(Records supplied Opens)
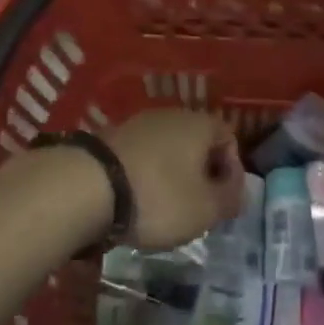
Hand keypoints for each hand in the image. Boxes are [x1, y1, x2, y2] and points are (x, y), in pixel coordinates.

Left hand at [106, 109, 242, 248]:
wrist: (86, 187)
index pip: (229, 138)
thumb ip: (229, 200)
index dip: (232, 171)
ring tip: (164, 208)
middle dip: (200, 174)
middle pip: (196, 142)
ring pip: (167, 149)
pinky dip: (144, 175)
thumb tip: (237, 193)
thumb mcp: (205, 209)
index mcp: (200, 124)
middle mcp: (171, 115)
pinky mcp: (109, 137)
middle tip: (197, 207)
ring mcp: (137, 123)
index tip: (224, 201)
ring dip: (171, 175)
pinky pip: (140, 156)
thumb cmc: (159, 197)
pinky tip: (135, 200)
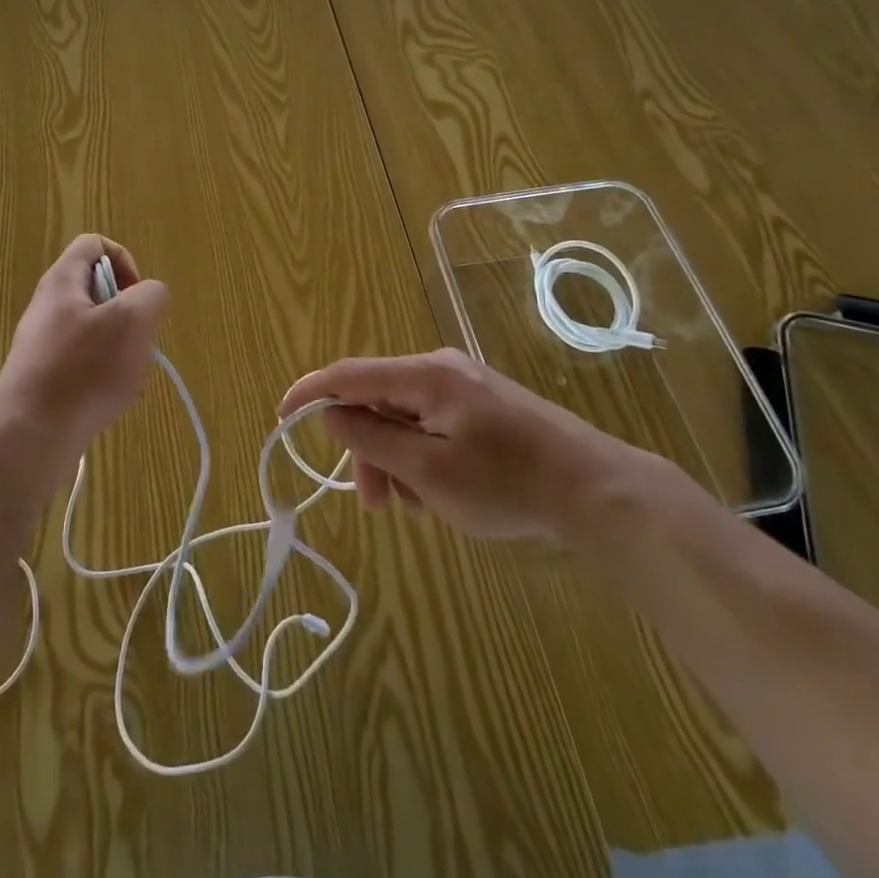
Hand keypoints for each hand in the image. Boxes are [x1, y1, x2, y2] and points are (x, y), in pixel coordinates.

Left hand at [0, 235, 169, 491]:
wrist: (29, 437)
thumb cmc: (83, 370)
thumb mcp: (133, 320)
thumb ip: (152, 295)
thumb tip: (150, 297)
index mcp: (62, 281)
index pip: (94, 244)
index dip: (125, 261)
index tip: (138, 297)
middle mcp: (48, 307)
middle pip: (100, 293)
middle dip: (130, 316)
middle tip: (136, 342)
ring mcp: (43, 345)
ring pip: (97, 333)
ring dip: (122, 352)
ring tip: (126, 379)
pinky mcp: (44, 379)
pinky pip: (84, 365)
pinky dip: (105, 378)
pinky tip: (110, 402)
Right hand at [278, 347, 648, 544]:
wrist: (598, 491)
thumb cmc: (508, 483)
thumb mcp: (429, 471)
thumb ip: (372, 439)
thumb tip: (330, 413)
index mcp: (425, 375)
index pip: (348, 374)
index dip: (309, 392)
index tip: (280, 417)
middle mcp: (441, 369)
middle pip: (378, 402)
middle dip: (367, 451)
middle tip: (377, 504)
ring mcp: (465, 386)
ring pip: (405, 418)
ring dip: (397, 460)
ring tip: (420, 508)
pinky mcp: (483, 406)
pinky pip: (432, 425)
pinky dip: (423, 457)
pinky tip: (443, 493)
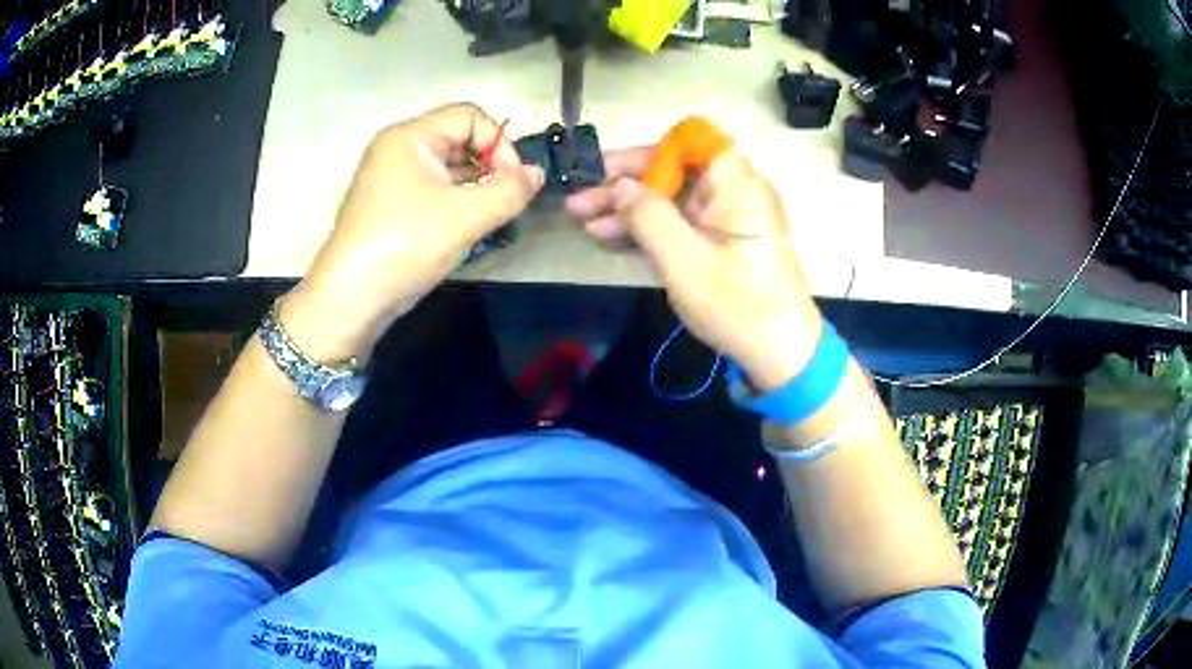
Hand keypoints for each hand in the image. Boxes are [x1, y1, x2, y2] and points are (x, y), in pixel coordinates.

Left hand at [283, 104, 543, 360]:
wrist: (350, 300)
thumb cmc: (404, 246)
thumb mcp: (464, 216)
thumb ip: (509, 191)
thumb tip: (537, 174)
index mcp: (410, 137)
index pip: (469, 116)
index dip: (499, 143)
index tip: (514, 182)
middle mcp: (399, 150)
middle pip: (460, 140)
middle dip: (490, 167)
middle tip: (506, 203)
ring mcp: (393, 179)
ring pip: (449, 168)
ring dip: (477, 189)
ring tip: (492, 219)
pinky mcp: (392, 206)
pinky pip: (435, 191)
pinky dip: (457, 204)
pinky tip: (470, 229)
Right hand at [565, 148, 823, 391]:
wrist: (783, 354)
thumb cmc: (737, 304)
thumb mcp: (683, 260)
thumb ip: (647, 216)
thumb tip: (619, 186)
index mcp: (734, 181)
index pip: (688, 140)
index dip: (647, 153)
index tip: (609, 174)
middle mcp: (734, 189)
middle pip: (674, 169)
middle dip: (625, 185)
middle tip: (579, 203)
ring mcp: (730, 217)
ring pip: (674, 198)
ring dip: (631, 209)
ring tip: (584, 222)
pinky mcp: (726, 241)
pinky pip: (684, 222)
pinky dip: (652, 228)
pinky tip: (613, 238)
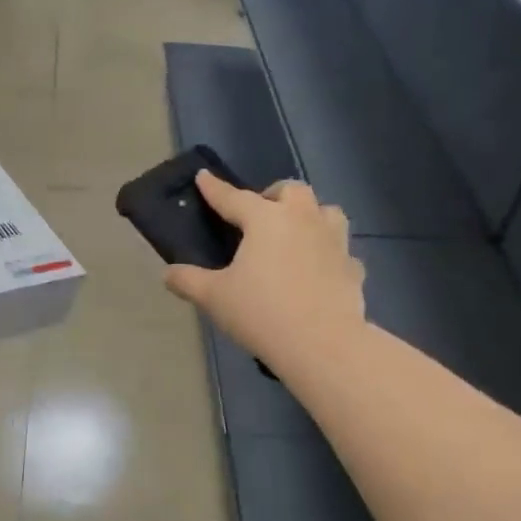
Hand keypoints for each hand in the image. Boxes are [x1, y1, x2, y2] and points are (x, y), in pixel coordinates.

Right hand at [163, 173, 364, 363]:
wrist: (322, 343)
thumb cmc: (261, 312)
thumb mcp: (214, 298)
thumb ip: (188, 281)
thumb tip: (168, 274)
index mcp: (266, 219)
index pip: (233, 197)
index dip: (215, 189)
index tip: (204, 177)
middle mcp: (303, 220)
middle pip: (292, 191)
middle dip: (274, 194)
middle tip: (260, 214)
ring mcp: (334, 242)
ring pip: (327, 212)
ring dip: (310, 215)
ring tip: (296, 233)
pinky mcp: (353, 268)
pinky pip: (341, 251)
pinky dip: (329, 255)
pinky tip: (320, 270)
(Records supplied Closes)
Task brief » In the records above, everything from the line with "pinky mcp: (483, 406)" down to the line with "thumb tip: (619, 186)" is to be set down exactly, both ends included, with no pictures and no other lines.

Result for this exercise »
pinky mcp: (483, 406)
pinky pip: (432, 425)
pinky dip: (423, 457)
pinky tip: (443, 493)
Hand keypoints for each hand in the image. Boxes are [x1, y1, x2, y2] and points are (x, y), in pixel coordinates.

Left hand at [283, 104, 543, 360]:
wrist: (350, 300)
thumb cmc: (404, 246)
thumb mcp: (464, 216)
thumb ip: (509, 191)
thumb tip: (537, 174)
index mcp: (410, 137)
index pip: (469, 116)
index dip: (499, 143)
index tip: (514, 182)
middle mcp: (399, 150)
middle pip: (460, 140)
middle dip: (490, 167)
middle tip: (506, 203)
ring mcp: (393, 179)
ring pip: (449, 168)
ring dip: (477, 189)
ring tip: (492, 219)
pinky mcp: (392, 206)
pinky pip: (435, 191)
pinky dip: (457, 204)
pinky tip: (470, 229)
Right hand at [565, 148, 823, 391]:
wrist: (783, 354)
thumb cmc: (737, 304)
thumb mcp: (683, 260)
thumb ip: (647, 216)
thumb tip: (619, 186)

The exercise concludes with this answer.